Crime, Poverty and Morals
◆ Crime is often blamed on poverty. However, in the U.S. there was less crime during the depression years than there is right now. Even during the scarcity and rationing of World War II crime was lower. Why the change? An editorial over St. Louis radio station KMOX makes an interesting observation: “The reason for the rise in crime, we’d say, first, is the breakdown in traditional morals which guided earlier generations of Americans, and secondly our materialistic, humanistic approach to life and living.”
Ski Injuries Up and Down
◆ Good news: Improved ski equipment, such as hard plastic boots and improved release bindings, has brought a decrease in the number of injuries to lower extremities. Bad news: There is now a corresponding increase in injuries to upper extremities! Fractures of the lower extremities at a Vermont resort, for instance, declined from 89 percent of total injuries in 1960-1961 to 62 percent in 1972-1973. Meanwhile, upper-extremity fractures rose from 8 to 25 percent. Intermediate skiers are particularly vulnerable to injury. Why? They are skilled enough to handle difficult terrain at high speeds. But they are not skilled enough to avoid serious falls.

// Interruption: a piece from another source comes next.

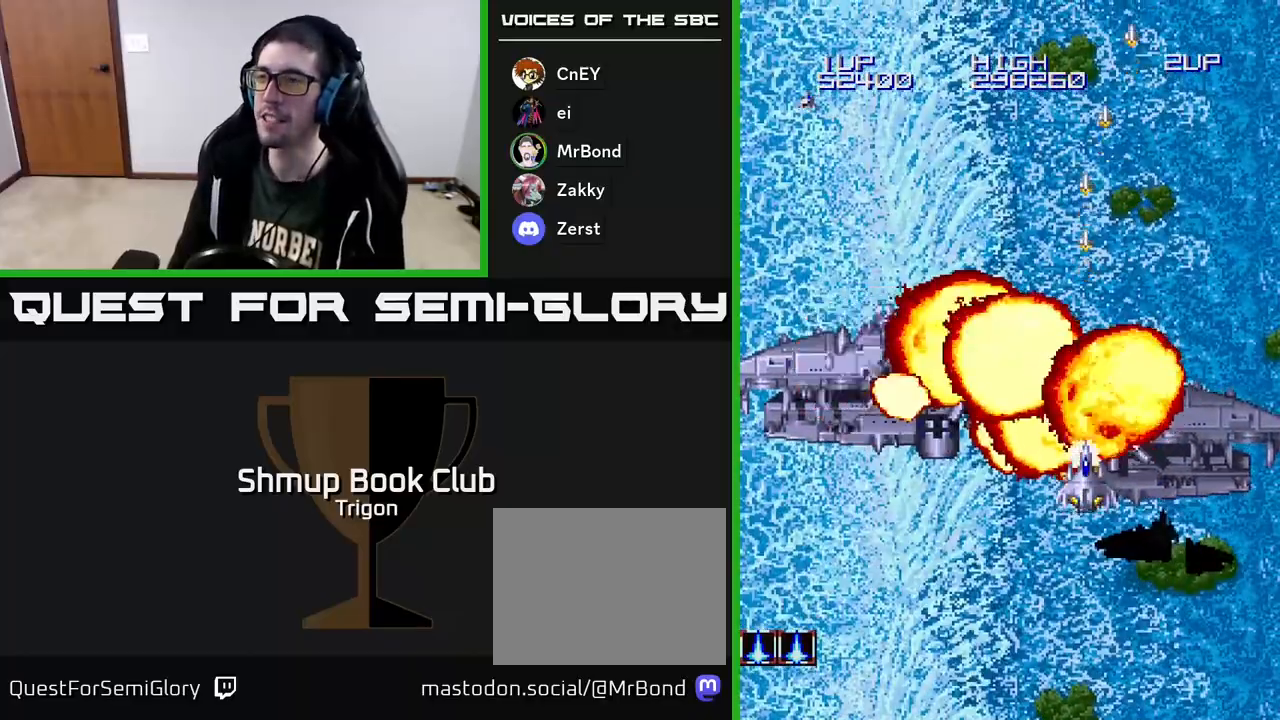
{"buttons": ["A", "DPAD_DOWN"], "right_stick": "center", "events": [[217, "DPAD_LEFT", "down"], [400, "DPAD_LEFT", "up"], [500, "DPAD_DOWN", "down"]]}
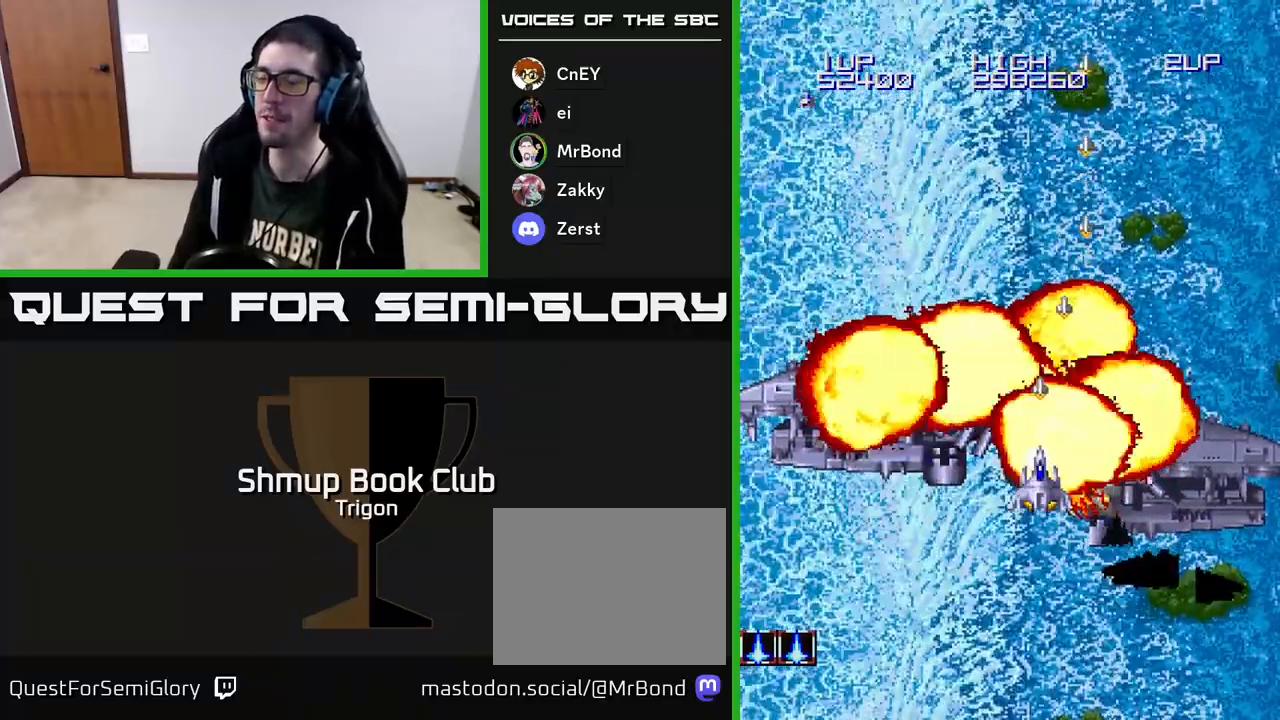
{"buttons": ["A", "DPAD_UP"], "right_stick": "center", "events": [[133, "DPAD_RIGHT", "down"], [200, "DPAD_DOWN", "up"], [300, "DPAD_RIGHT", "up"], [317, "DPAD_UP", "down"]]}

◆ Last year, it is estimated, the makings for more than five billion marijuana and hashish cigarettes entered the U.S. That is enough to provide 20 smokes each for the entire population. Senator James O. Eastland, chairman of the Senate Internal Security subcommittee, says the current use of marijuana and hashish has reached “runaway escalation” proportions; he calls it a “pandemic.” He claims that, among other factors, part of the increase is due to the “benign attitude towards marijuana” in some recent reports, both official and otherwise.

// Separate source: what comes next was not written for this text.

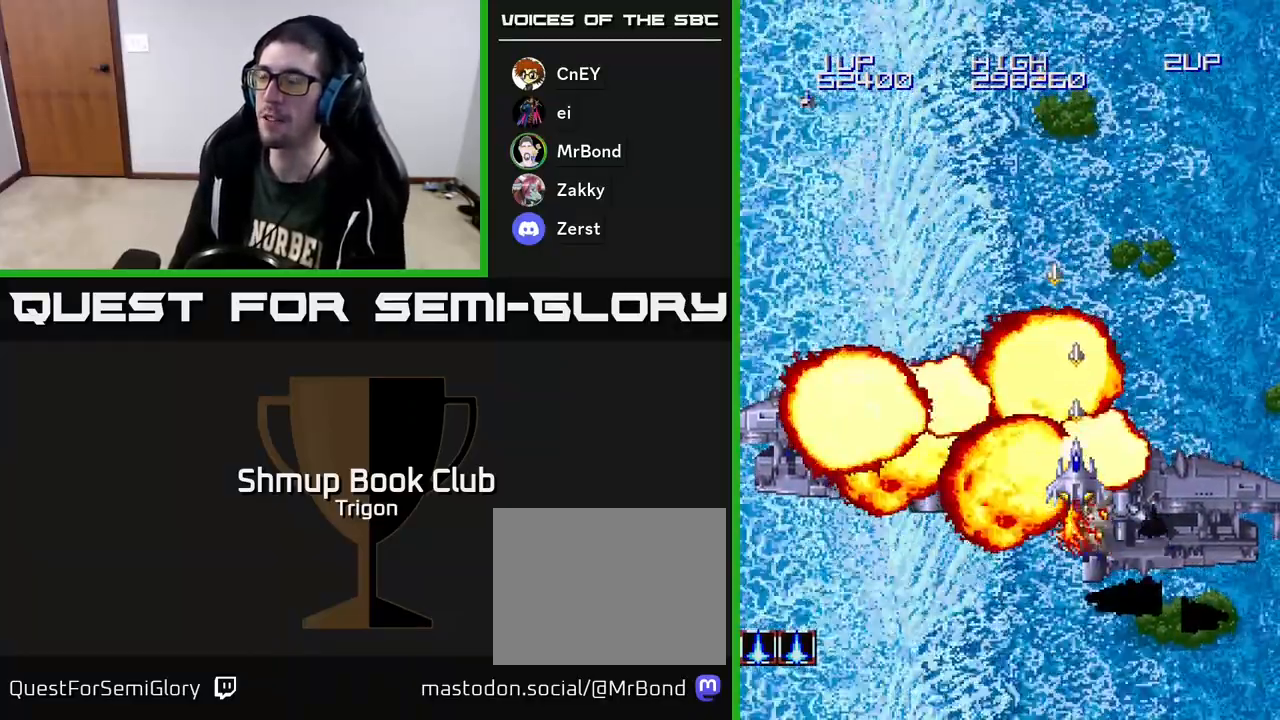
{"buttons": ["A", "DPAD_LEFT"], "right_stick": "center", "events": [[350, "DPAD_UP", "up"], [400, "DPAD_LEFT", "down"]]}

◆ Some currently popular movies feature the occult, sadistic violence and sex. How can the average person, who may feel he has little control over moviemaking, cope with the situation? Writer Frances Taylor of Newhouse News Service offers one commonsense suggestion: “The only way to reduce the movie glorification of violence is to stay away from films that make heroes of killers. Advertising phrases and movie reviews make clear the content of most movies. Parents especially can be the decisionmakers by keeping their youngsters away from the bloody, brutal movies and guiding the young moviegoer toward films that do not exalt the most harmful human behavior.”
Women Leaving Home
◆ There are about as many women running away from home today as there are men. Tracers Company of America, experts on finding missing persons, says that in the early 1960’s the number of husbands running away, when compared with the number of wives who did so, was about 300 to one. By the late sixties, however, the ratio was about 100 to one. In 1972 the figure had dipped to two to one and, now, it is an even one to one. Many see the ‘women’s liberation’ movement as prompting the current female exodus. Nevertheless, thoughtless husbands must bear part of the blame.